Michael Caine

  • Harry Brown (2009)

    Harry Brown (2009)

    (In theatres, June 2010) The best reason to see this art-house exploitation film is to watch Michael Caine, visibly showing his age, reprising some of his stone-cold killer mannerism.  There isn’t anything more about this film, after all, than a revenge fantasy featuring a freshly-widowed pensioner taking revenge on a bunch of teenage hoodlums.  Starting from a paranoid view of the world, Harry Brown doesn’t spare a tut-tut while describing the depravity of today’s youth.  It does get quite a bit more enthusiastic, however, in showing its protagonist use his old Marine training to take down the worst of the local teens.  Caine with a gun is always fun to watch, even though the movie around him remains an uneasy blend of art-house drama and genre shoot’em-up.  The flaccid pacing, sure-footed cinematography and attention paid to Caine’s center-stage performance are more in-line with Oscar-baiting movies than the sudden bloody violence, squalid setting and unintelligibly profane characters.  Like many modern vigilante-justice films, Harry Brown remains stuck between condemning violence and indulging into the sheer thrill of it: Different kinds of viewers will have different ideas as to what are the film’s best sequences.  While the result doesn’t escape a few flaws (including a finale that seems to reach for unnecessary connections between characters), it’s a watchable film that is perhaps most interesting in comparison with other vigilante films, other British crime dramas and other Michael Caine tough guys.

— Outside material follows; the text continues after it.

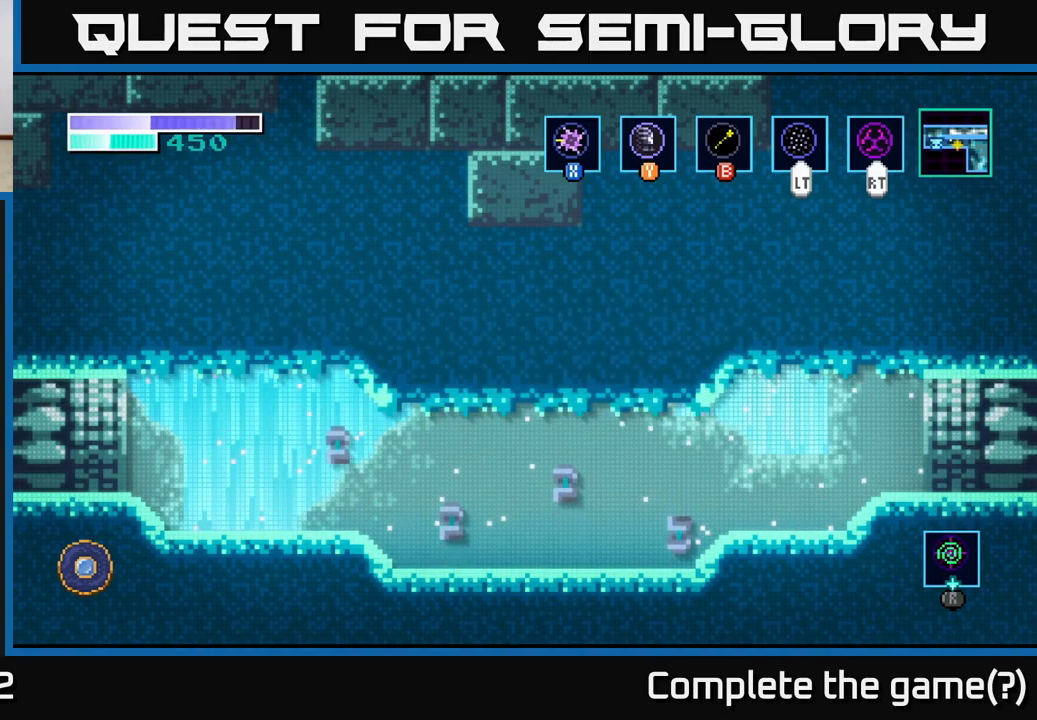
{"buttons": ["R1"], "left_stick": "center", "right_stick": "center", "events": [[50, "left_stick", "left"], [167, "R1", "down"], [233, "left_stick", "center"]]}
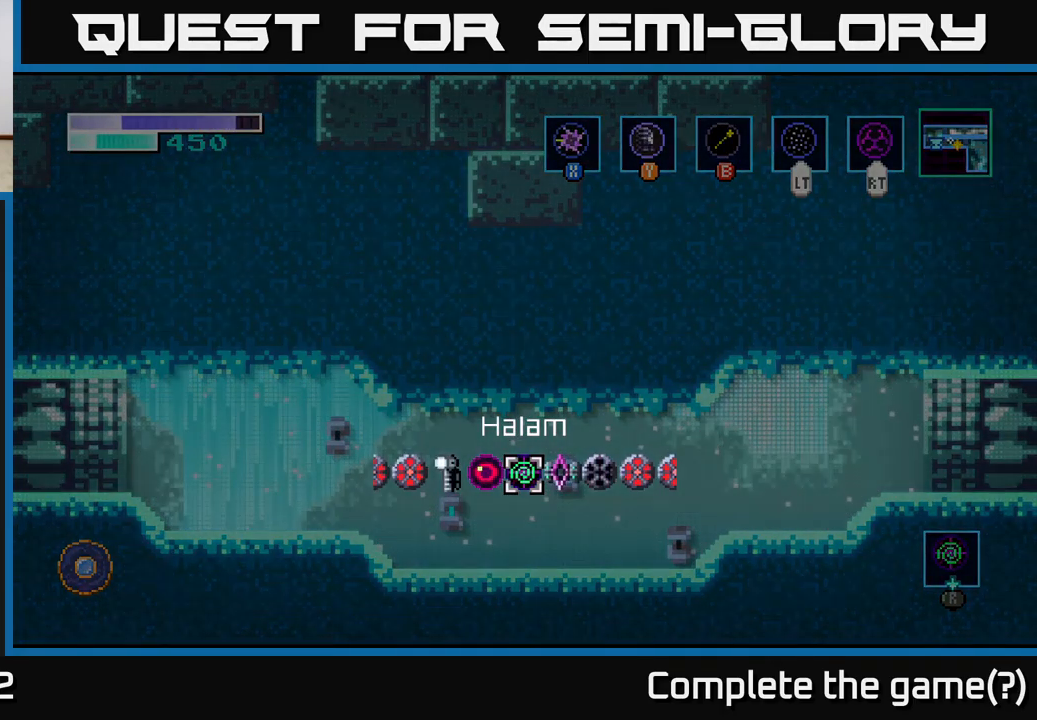
{"buttons": ["R1"], "left_stick": "center", "right_stick": "center", "events": []}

  • Austin Powers in Goldmember (2002)

    Austin Powers in Goldmember (2002)

    (In theaters, July 2002) As a big fan of the original film’s low-budget spy parody, I was let down by the scatological humor of the sequel and this impression only worsens with this third entry. The jokes become increasingly self-referential, up to a point where there isn’t much here that doesn’t refer to the Austin Powers mythology itself. Spy parody? Forget it! It doesn’t help that the “writer” is working with a palette of roughly five jokes, which are repeated time and time again way beyond the point of diminishing results. What’s worth saving are the first five minutes, which feature a series of celebrity cameos and a high-energy opening sequence. The rest goes downhill fast, even though I think this film is better than the second one if only because the gross-out humor is toned down in comparison. The only latter flashes of humor, though, are a G*dz*ll* reference and a gag on reading white subtitles on white background. (Alas, as with all the other jokes, this last joke is stretched for about a minute more than it ought to be.) On the other hand, it’s still good to see the familiar gang of Powers characters come back. Among the new character, though it’s mixed bag: Michael Caine is particularly good as Nigel Powers. Beyonce Knowles is positively adorable in one scene (in Power’s pad) and simply wasted in the rest of the film; she deserves better material. As for the title character, Goldmember is one of the lamest thing about the film, a character who doesn’t elicit one single laugh. The rest of the film plays as a parade of wasted opportunities; why don’t you go see Undercover Brother for a film that not only does disco-blacksploitation right, but is also considerably funnier to boot?